▸ Information:
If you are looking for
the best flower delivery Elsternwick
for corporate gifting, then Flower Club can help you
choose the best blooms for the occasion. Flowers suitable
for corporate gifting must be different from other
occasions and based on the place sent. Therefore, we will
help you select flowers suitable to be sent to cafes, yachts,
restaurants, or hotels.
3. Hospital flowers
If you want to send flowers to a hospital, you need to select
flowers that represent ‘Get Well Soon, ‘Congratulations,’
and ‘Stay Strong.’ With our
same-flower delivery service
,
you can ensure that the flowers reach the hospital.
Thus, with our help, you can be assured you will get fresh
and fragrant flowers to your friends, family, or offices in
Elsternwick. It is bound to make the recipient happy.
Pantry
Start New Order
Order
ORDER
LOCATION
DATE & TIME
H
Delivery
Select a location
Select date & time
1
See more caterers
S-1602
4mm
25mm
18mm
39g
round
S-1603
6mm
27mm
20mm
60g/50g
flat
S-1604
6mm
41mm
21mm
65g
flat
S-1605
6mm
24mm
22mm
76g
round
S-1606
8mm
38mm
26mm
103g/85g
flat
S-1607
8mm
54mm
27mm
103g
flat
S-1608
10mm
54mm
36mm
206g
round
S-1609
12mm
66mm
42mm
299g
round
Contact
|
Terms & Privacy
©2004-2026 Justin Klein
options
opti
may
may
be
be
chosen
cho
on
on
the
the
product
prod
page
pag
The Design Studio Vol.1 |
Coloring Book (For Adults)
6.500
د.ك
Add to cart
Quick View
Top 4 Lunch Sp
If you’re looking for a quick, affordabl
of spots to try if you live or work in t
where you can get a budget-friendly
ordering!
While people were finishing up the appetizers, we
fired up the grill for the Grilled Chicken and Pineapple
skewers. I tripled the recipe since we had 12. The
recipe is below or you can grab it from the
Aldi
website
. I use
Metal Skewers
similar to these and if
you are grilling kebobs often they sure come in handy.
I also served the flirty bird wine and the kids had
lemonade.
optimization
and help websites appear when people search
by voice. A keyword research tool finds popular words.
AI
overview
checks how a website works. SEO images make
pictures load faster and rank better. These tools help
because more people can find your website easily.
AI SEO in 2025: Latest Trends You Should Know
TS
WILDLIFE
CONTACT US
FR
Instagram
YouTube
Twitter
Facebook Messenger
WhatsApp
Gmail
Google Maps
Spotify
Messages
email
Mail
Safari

▸ Goal of the exercise:
Every line that contains the string "help" should be returned from the data.

▸ Response box:
for corporate gifting, then Flower Club can help you
help you select flowers suitable to be sent to cafes, yachts,
Thus, with our help, you can be assured you will get fresh
and help websites appear when people search
pictures load faster and rank better. These tools help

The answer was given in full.